■ Exercise data ■
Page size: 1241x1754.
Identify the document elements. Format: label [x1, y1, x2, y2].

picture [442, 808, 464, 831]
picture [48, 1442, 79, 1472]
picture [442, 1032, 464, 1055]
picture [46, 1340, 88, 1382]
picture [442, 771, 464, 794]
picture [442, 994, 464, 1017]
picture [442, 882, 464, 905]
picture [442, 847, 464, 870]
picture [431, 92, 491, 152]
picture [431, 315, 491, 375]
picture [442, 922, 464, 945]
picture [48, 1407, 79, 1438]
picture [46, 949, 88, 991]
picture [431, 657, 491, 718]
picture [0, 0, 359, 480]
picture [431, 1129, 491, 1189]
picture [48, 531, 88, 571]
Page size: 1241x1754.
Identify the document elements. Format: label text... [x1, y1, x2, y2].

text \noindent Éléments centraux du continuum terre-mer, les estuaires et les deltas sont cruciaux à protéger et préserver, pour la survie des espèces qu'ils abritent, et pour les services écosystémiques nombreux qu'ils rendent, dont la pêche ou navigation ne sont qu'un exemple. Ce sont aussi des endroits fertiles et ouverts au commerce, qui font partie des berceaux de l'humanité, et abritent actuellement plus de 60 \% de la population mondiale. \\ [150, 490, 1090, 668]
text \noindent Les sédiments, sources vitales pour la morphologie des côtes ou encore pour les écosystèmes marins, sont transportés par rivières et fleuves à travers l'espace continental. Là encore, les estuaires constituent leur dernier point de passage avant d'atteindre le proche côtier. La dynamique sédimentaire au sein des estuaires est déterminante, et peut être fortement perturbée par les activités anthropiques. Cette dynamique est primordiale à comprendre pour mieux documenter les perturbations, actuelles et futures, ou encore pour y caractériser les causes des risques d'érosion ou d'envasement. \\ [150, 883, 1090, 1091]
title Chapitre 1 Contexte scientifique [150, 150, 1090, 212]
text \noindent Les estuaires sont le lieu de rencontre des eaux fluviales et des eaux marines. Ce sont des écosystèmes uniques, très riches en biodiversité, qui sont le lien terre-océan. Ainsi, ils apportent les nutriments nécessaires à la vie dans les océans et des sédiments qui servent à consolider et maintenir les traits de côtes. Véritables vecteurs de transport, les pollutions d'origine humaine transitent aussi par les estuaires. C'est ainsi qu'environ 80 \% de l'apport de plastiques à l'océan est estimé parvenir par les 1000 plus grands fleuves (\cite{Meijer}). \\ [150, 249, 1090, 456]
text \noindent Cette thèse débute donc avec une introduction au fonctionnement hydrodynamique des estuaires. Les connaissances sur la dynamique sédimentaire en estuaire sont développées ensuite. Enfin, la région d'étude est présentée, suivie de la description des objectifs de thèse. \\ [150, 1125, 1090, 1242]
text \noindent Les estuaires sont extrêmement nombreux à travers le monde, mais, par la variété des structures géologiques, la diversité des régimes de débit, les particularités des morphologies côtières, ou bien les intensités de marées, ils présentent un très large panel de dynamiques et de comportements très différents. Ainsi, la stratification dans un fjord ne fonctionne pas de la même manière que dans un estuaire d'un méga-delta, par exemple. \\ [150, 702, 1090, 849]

■ Instructions for the task ■
Select from the material above each line in which the string "label" appears, and list those lines.

■ Answer to the exercise ■
Identify the document elements. Format: label [x1, y1, x2, y2].
Identify the document elements. Format: label text... [x1, y1, x2, y2].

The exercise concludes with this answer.